Pasaje del documento:
^^^^^^^^^^^^^^^^

Yo antes escuchaba “cambio climático” y se me armaba un combo automático en la cabeza: osos polares, incendios, gente señalándose con el dedo, y la sensación de que si no reciclaba perfecto era básicamente un villano. Y, al mismo tiempo, también veía al otro bando diciendo “es puro cuento”, como si el planeta fuera un influencer buscando likes.
Con los años me quedó una incomodidad más interesante: ¿y si es urgente y también es un relato exagerado? No en el sentido de “es mentira”, sino en el sentido de que, cuando un tema se vuelve bandera, se lo empieza a usar para cosas que no tienen tanto que ver con el problema y mucho con quién manda, quién gana, y quién se siente del lado correcto de la historia.
Para mí, el cambio climático es real de una manera bastante simple: el clima cambia, la energía calienta, y el sistema que armamos para vivir —transporte, industria, comida, ciudades— mete ruido pesado. Lo noto sin ser científico: veranos más bravos, lluvias raras, meses que se corren, gente del campo hablando de patrones que ya no sirven. Eso no prueba nada por sí solo, pero sí te saca la fantasía de que “da igual”.

^^^^^^^^^^^^^^^^

Extractos de datos:
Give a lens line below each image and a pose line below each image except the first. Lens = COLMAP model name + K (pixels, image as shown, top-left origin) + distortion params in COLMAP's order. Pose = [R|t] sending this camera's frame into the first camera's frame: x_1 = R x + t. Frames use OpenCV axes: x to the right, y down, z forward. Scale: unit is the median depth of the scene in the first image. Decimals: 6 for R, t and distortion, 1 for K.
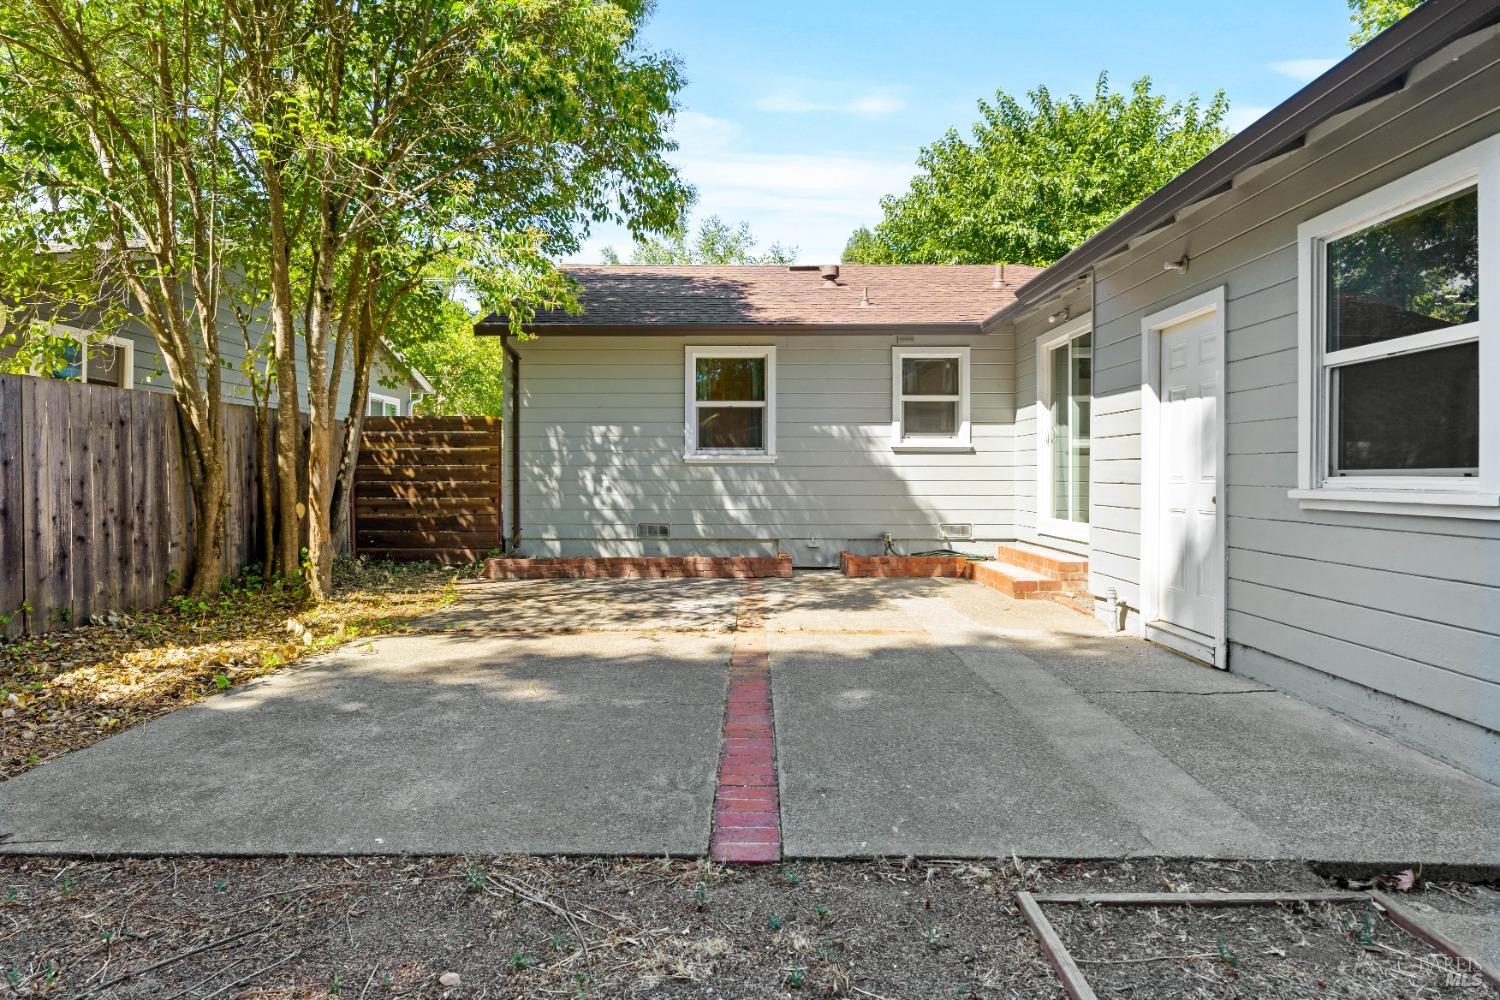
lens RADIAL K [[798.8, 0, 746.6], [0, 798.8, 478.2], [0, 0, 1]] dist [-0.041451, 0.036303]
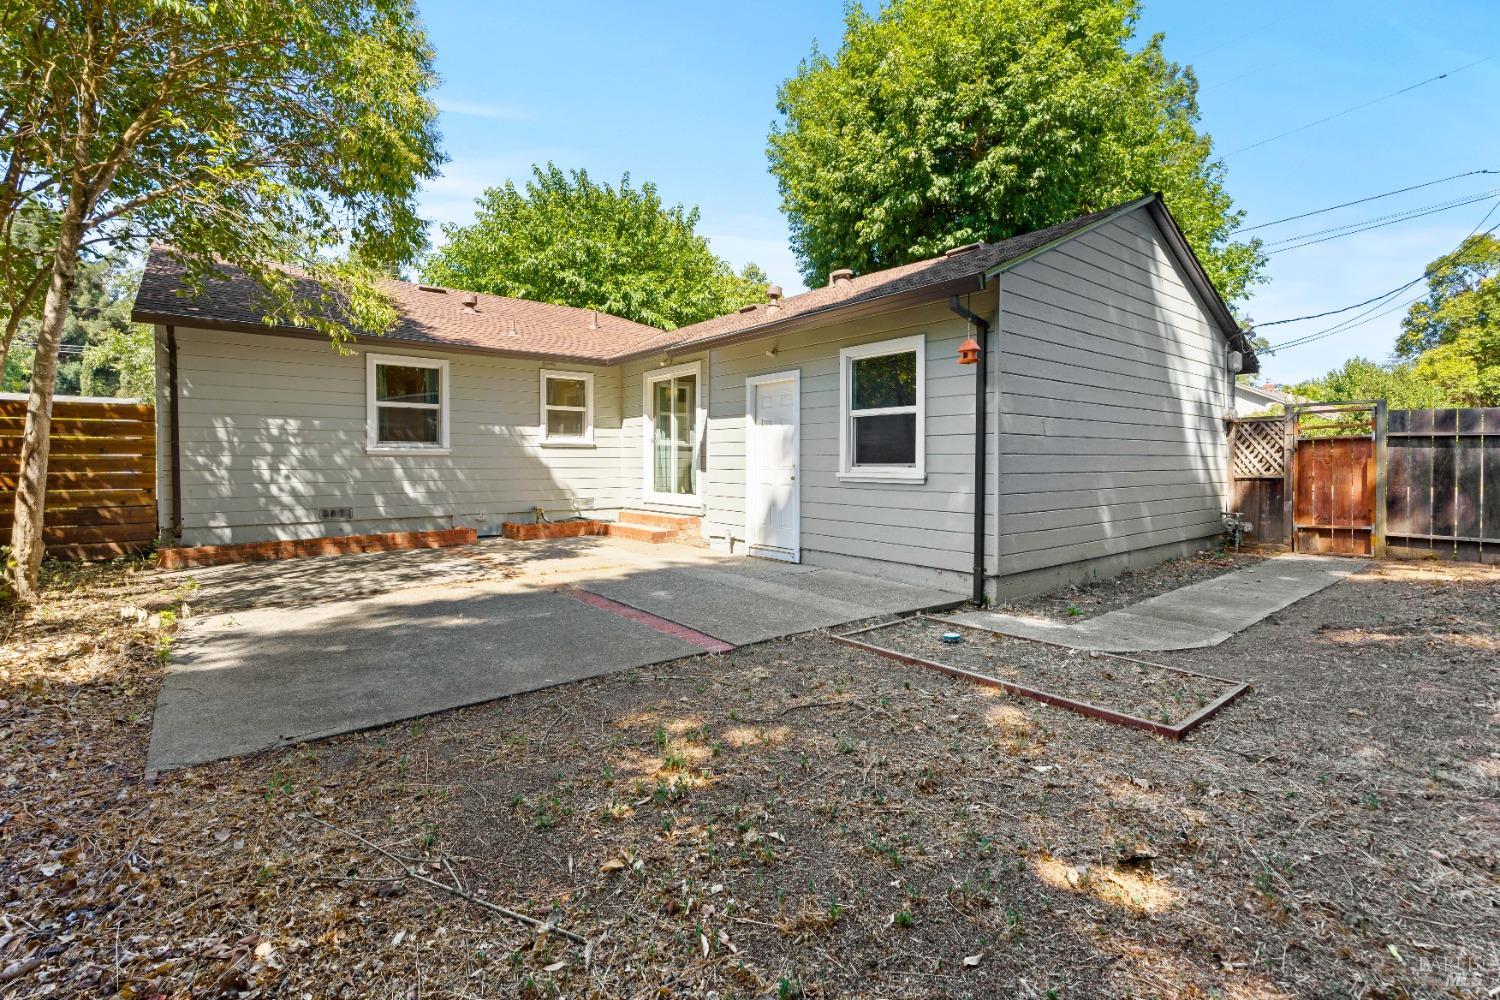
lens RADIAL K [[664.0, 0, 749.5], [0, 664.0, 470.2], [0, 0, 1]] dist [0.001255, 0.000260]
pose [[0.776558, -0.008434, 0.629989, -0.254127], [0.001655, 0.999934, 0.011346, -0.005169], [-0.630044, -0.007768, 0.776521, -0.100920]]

^^^^^^^^^^^^^^^^

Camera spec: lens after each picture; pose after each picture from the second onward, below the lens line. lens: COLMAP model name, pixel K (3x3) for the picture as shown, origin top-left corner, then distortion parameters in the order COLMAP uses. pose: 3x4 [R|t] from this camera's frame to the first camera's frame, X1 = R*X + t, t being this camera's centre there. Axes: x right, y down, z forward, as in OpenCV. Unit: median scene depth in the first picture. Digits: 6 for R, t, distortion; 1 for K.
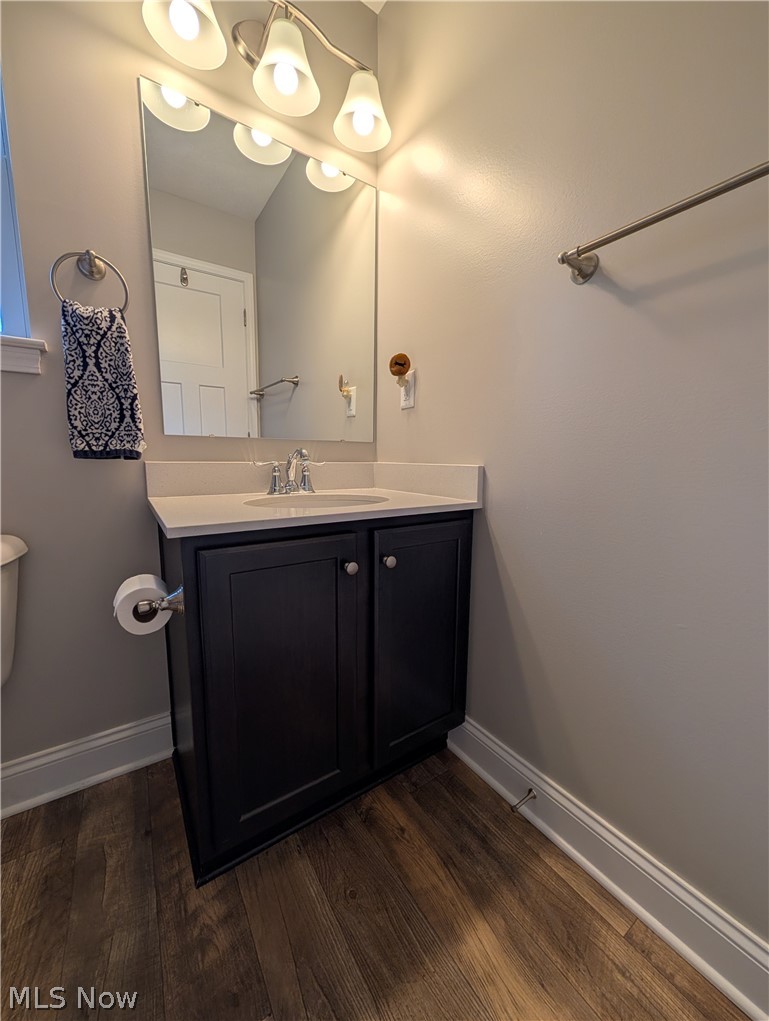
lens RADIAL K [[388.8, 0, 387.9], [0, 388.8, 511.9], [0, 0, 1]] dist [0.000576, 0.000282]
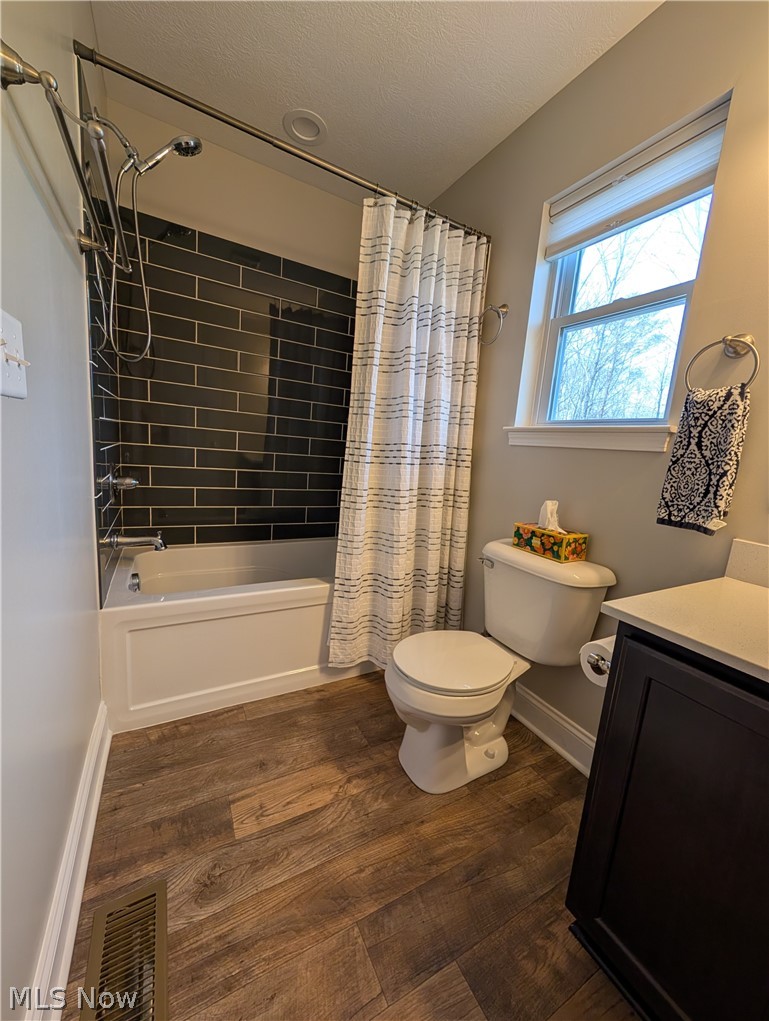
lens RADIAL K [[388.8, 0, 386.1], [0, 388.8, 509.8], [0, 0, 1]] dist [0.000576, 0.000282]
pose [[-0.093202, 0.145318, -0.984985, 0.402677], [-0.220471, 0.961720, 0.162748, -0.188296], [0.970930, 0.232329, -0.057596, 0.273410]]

^^^^^^^^^^^^^^^^

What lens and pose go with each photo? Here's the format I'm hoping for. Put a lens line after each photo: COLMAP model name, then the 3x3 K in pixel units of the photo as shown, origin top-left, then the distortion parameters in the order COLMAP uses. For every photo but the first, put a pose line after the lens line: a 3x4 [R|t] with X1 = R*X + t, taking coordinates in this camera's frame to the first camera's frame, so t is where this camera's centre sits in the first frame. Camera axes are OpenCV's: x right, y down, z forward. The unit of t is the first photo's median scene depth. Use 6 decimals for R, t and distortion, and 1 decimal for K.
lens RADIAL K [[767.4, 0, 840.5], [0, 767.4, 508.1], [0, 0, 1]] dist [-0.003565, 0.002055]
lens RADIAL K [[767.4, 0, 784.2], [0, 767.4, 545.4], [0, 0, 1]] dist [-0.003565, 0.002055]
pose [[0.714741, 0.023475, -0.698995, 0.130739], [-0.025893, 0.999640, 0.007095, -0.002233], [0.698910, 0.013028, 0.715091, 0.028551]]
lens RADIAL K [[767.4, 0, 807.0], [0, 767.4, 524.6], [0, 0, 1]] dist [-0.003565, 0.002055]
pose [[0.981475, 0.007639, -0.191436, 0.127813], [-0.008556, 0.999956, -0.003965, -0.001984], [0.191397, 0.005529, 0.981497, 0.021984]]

^^^^^^^^^^^^^^^^

Sobre el ejercicio:
Prosiga el texto sobre el cambio climático a partir de su última oración. Las líneas constituyen un material aparte, sin relación con el texto.

Respuesta del ejercicio:
Ahora, donde me pongo medio denso (y sí, medio argentino con el “che, pará”) es con la forma en que lo contamos. A veces siento que el discurso se convirtió en una religión laica: hay pecadores (vos, yo, el vecino con auto), hay rituales (separar residuos como si fuera un sacramento), hay herejes (el que pregunta “¿y los datos?”), y hay un fin del mundo siempre a la vuelta de la esquina. Ese clima moral te ordena la ansiedad, pero también te vuelve manipulable.
Porque el miedo es un combustible buenísimo. Sirve para vender, para captar atención, para justificar medidas a los apurones, para tapar otras discusiones incómodas. Y eso no lo digo como teoría conspirativa; lo digo como alguien que ya vio mil veces cómo funciona el poder: si hay una emergencia permanente, siempre hay alguien que se queda con el micrófono.
Entonces, ¿es urgente? Para mí sí. Pero no por la apocalipsis cinematográfica, sino por algo más aburrido y más real: porque los cambios lentos te rompen la vida sin espectáculo. Te suben los seguros, te cambian los cultivos, te complican el agua, te vuelven más caras ciertas cosas, te desplazan gente, te meten conflicto social. Eso es urgente en el sentido de “hay que adaptarse y bajar riesgos”, no en el sentido de “mañana se termina todo”.
¿Y es un relato exagerado? También sí, cuando lo usan para simplificar el mundo en un cuento de buenos y malos. Cuando te dicen que la solución es que vos apagues la luz cinco minutos, mientras el sistema productivo sigue igual. O cuando te venden que todo se arregla con una compra “verde” que te deja tranquilo, pero no cambia la estructura. A veces el relato te propone una salida que es más estética que efectiva: una especie de “limpieza de culpa” para seguir consumiendo con mejor conciencia.
Y ahí viene mi postura rara: yo desconfío del mensaje que te deja dos opciones emocionales —pánico o negación— porque las dos te sacan del centro. El pánico te quema la cabeza, la negación te anestesia. Las dos cosas te vuelven cómodo para alguien: o te controla el miedo o te controla la indiferencia.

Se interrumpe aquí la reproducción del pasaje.